Вспомним встреченное нами у пророка Михея учение, которое выше мы назвали ветхозаветным учением об апокатастасисе. Ни в коем случае нельзя сказать, чтобы в эпоху древних пророков это учение было единственным или наиболее распространенным. Однако потенции к созданию учения, одновременно универсалистского и оптимистического, в период древнего пророчества определенно были. Время вавилонского плена и, особенно, период напряженного мессианства рубежа эр характеризуются как полным отказом от универсализма, так и отказом от оптимистического понимания Дня Яхве. Достаточно вспомнить ту картину всеобщего примирения, когда мечи перековываются в плуги, ягненок щиплет травку неподалеку от льва, народы сами приходят к горе Господней, чтобы получить из рук своего Творца закон, земля наполняется знанием Бога, как море водой (т. е. все то, что пишет Первый Исайя) — с образами всевозможных апокалипсисов, чья конфессиональная принадлежность совершенно безразлична, поскольку все они говорят о тотальной бойне, из которой спасутся лишь избранные единицы. Для нас равно важен не только взлет предельно партикуляристских настроений в таких текстах: партикуляристских настроений, приведших к возникновению разноконфессиональных монашеских общин, каждая из которых и мыслила себя как раз тем обществом избранных, которое предназначено ко спасению, — но и недобровольный, пассивный характер участия человечества в мессианском свершении. Ибо этой апокалиптической недобровольности соответствует весьма любопытное изменение в иудейском представлении о человеке как существе, к чему-то предызбранном, например, изначально уже сотворенным (т. е. еще до воплощения) праведником, как об этом повествует 43 глава Еврейской книги Еноха. Итак, апокалиптическая бойня — вместо всеобщего спасения, монашество — вместо еврейства, спасение (с сильным оттенком пассивности) предназначенных к тому праведников — вместо спасения народов, которые сами с благодарностью принимают его из рук Господа.

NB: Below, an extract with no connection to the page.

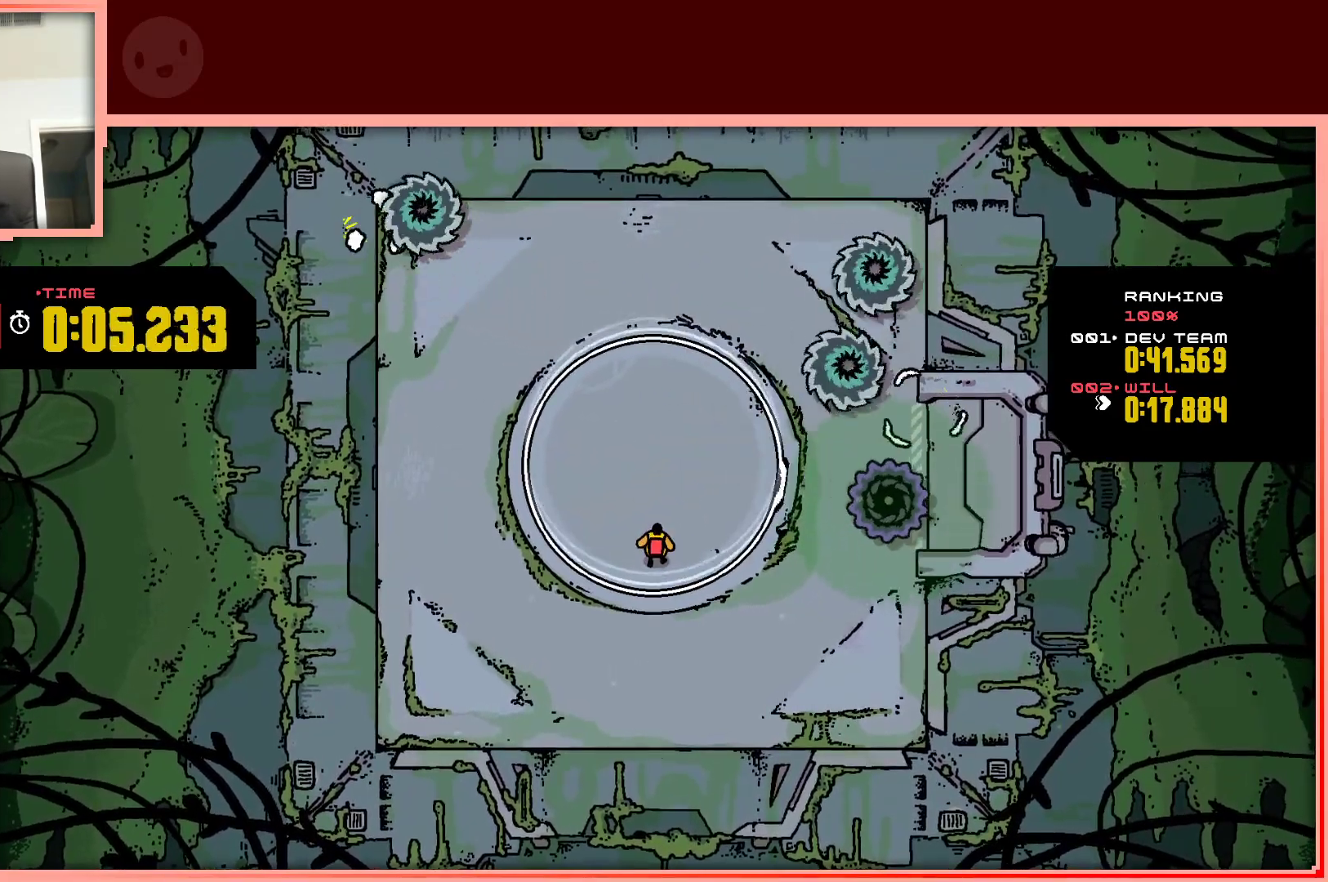
{"keys": [], "events": []}
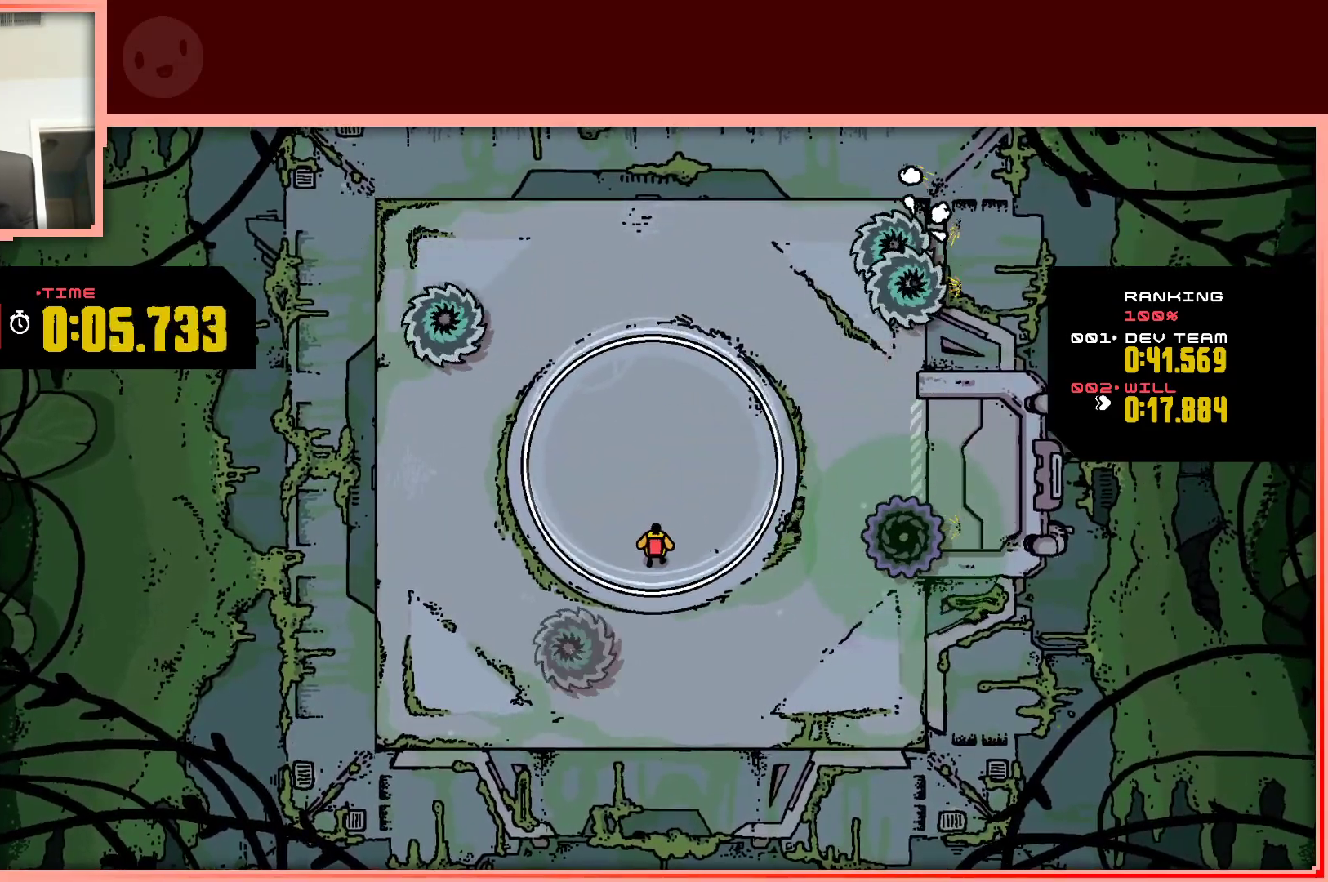
{"keys": [], "events": []}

И, наконец, последнее. Это как раз то, с чего мы начинали, и что сейчас можем увидеть уже во всем объеме. Совершенно ясно, что в результате всех вышеописанных пертурбаций, изменений всех центральных понятий яхвизма (понятия о «мы», Машиахе, «дне Яхве»), изменился и сам образ Яхве, который превратился из участника диалога с человечеством — в скрытого за семью рядами охраны деспота, с потенцией (по мере овладения его адептами отвлеченными формами мышления) к превращению в отвлеченное первоединство.

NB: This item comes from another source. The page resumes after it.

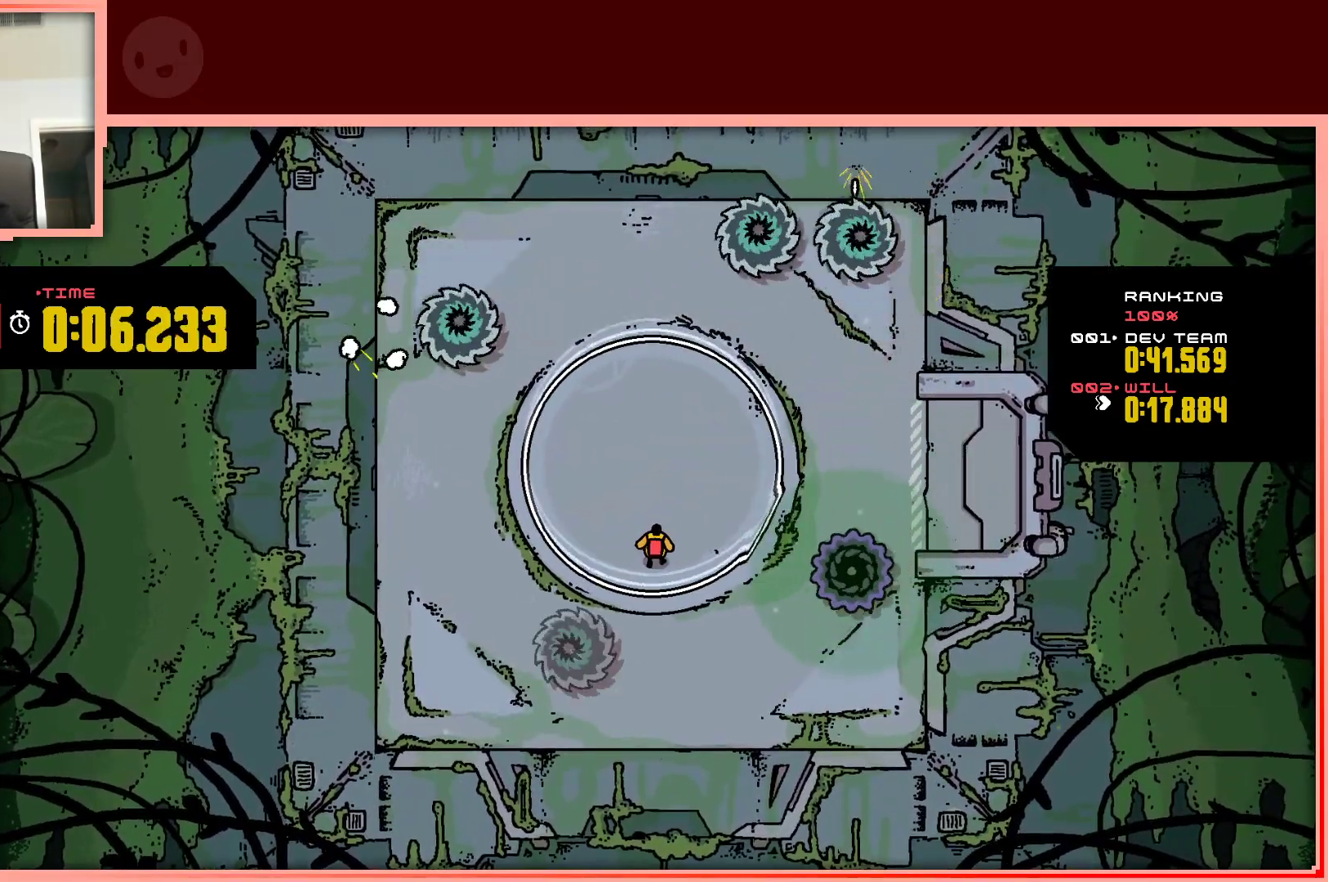
{"keys": [], "events": [[300, "up", "down"], [450, "up", "up"]]}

Так в это время обстояли дела у иудеев.
[1] Книги иудейских мудрецов, СПб, 2005, с. 207.
[2] Для сравнения, еще Александр Великий в знак приветствия целовал своих офицеров в губы, что было общепринятым у македонских царей, отнюдь не бывших в тогдашней Европе эталоном толерантности и демократизма.
[3] Остальные выражения достаточно двусмысленны и могут быть при желании поняты по-другому, хотя возможность прочтения их в смысле указания на прямую божественность Мессии никоим образом нельзя исключать.

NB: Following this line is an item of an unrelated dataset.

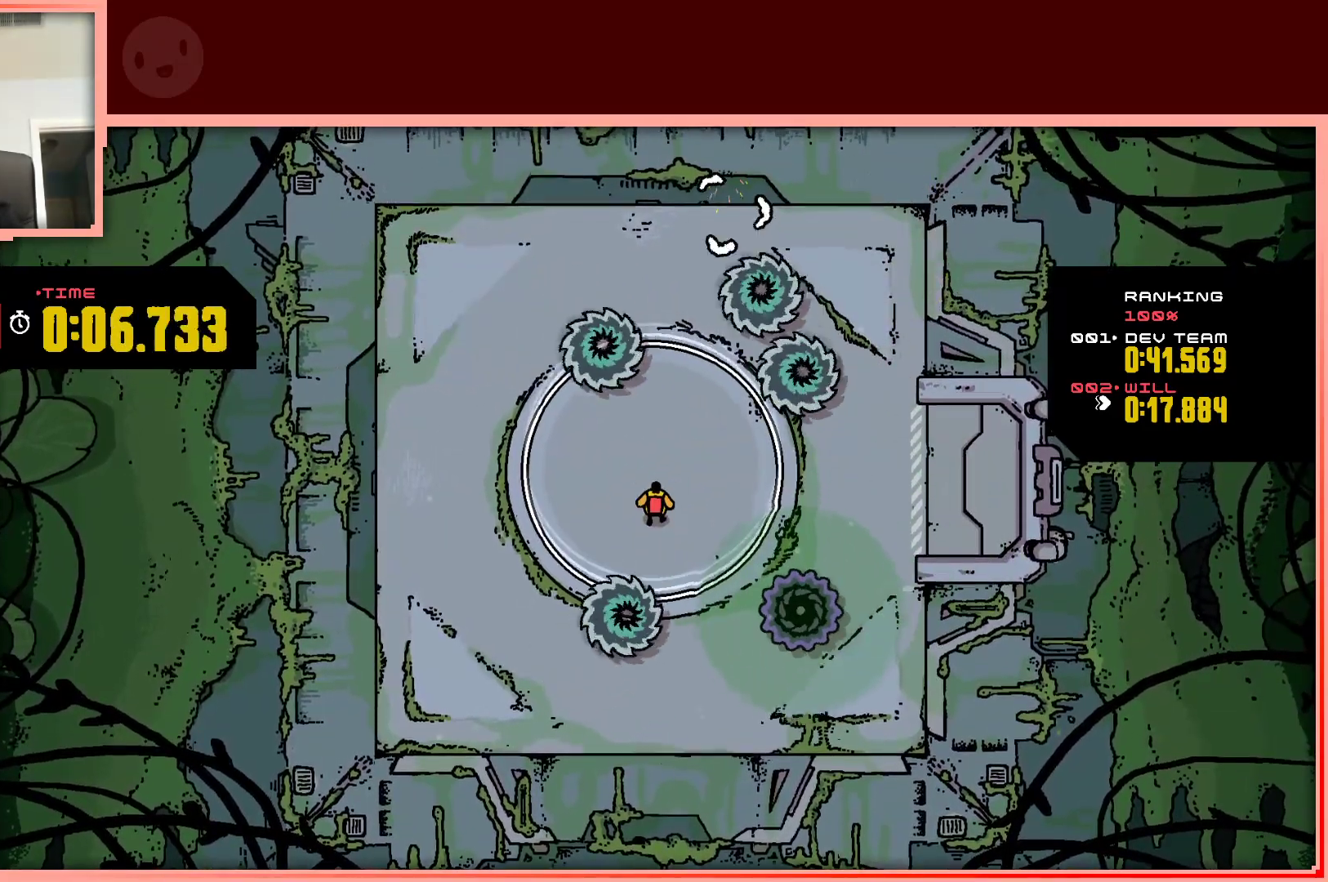
{"keys": ["left"], "events": [[183, "left", "down"]]}
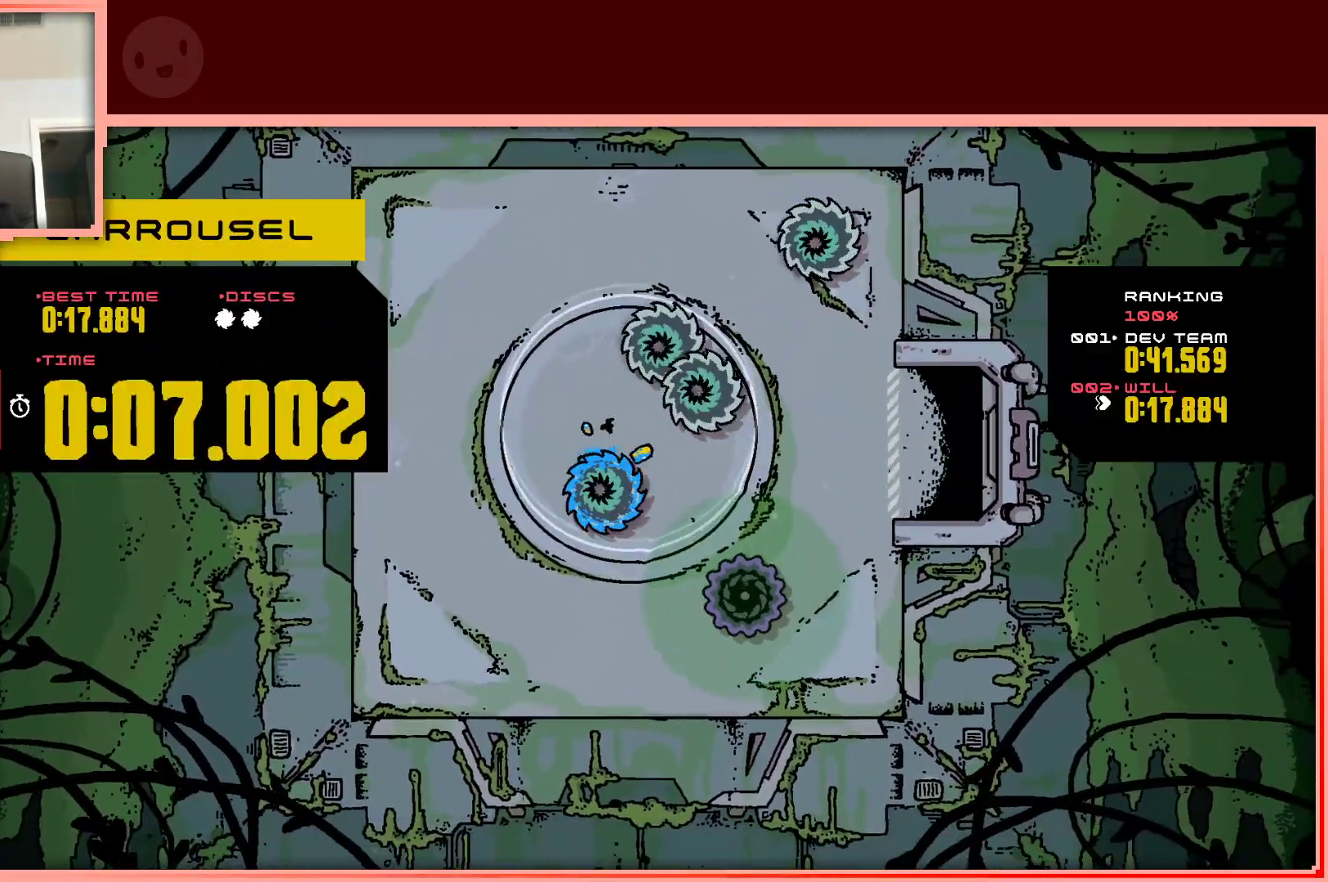
{"keys": ["up"], "events": [[50, "left", "up"], [383, "shift", "down"], [483, "shift", "up"], [483, "up", "down"]]}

[4] Даже если принимается его предпосылка, т. е. признается небесное отечество второй ипостаси, что отвергалось многими монистами аскетами, вроде Ария, то все равно это есть еще лишь подступ к центру христианского знания, выражаемого словами «Отец наш, сущий на небесах…».
[5] Сами иудеи нередко говорили «нисхождении».
[6] Гершом Шолем. Основные течения в еврейской мистике, Москва–Иерусалим, 1994, с. 85.
[7] Там же, с. 115.
[8] Там же.
[9] Там же, с. 87.
[10] Там же, с. 86.
[11] Там же, с. 100. Нечто похожее можно встретить и в советах ап. Павла, рекомендующего приставлять к говорящим языками толмачей. Здесь, должно быть, следует говорить об общесемитическом субстрате, порождающем столь схожие формы.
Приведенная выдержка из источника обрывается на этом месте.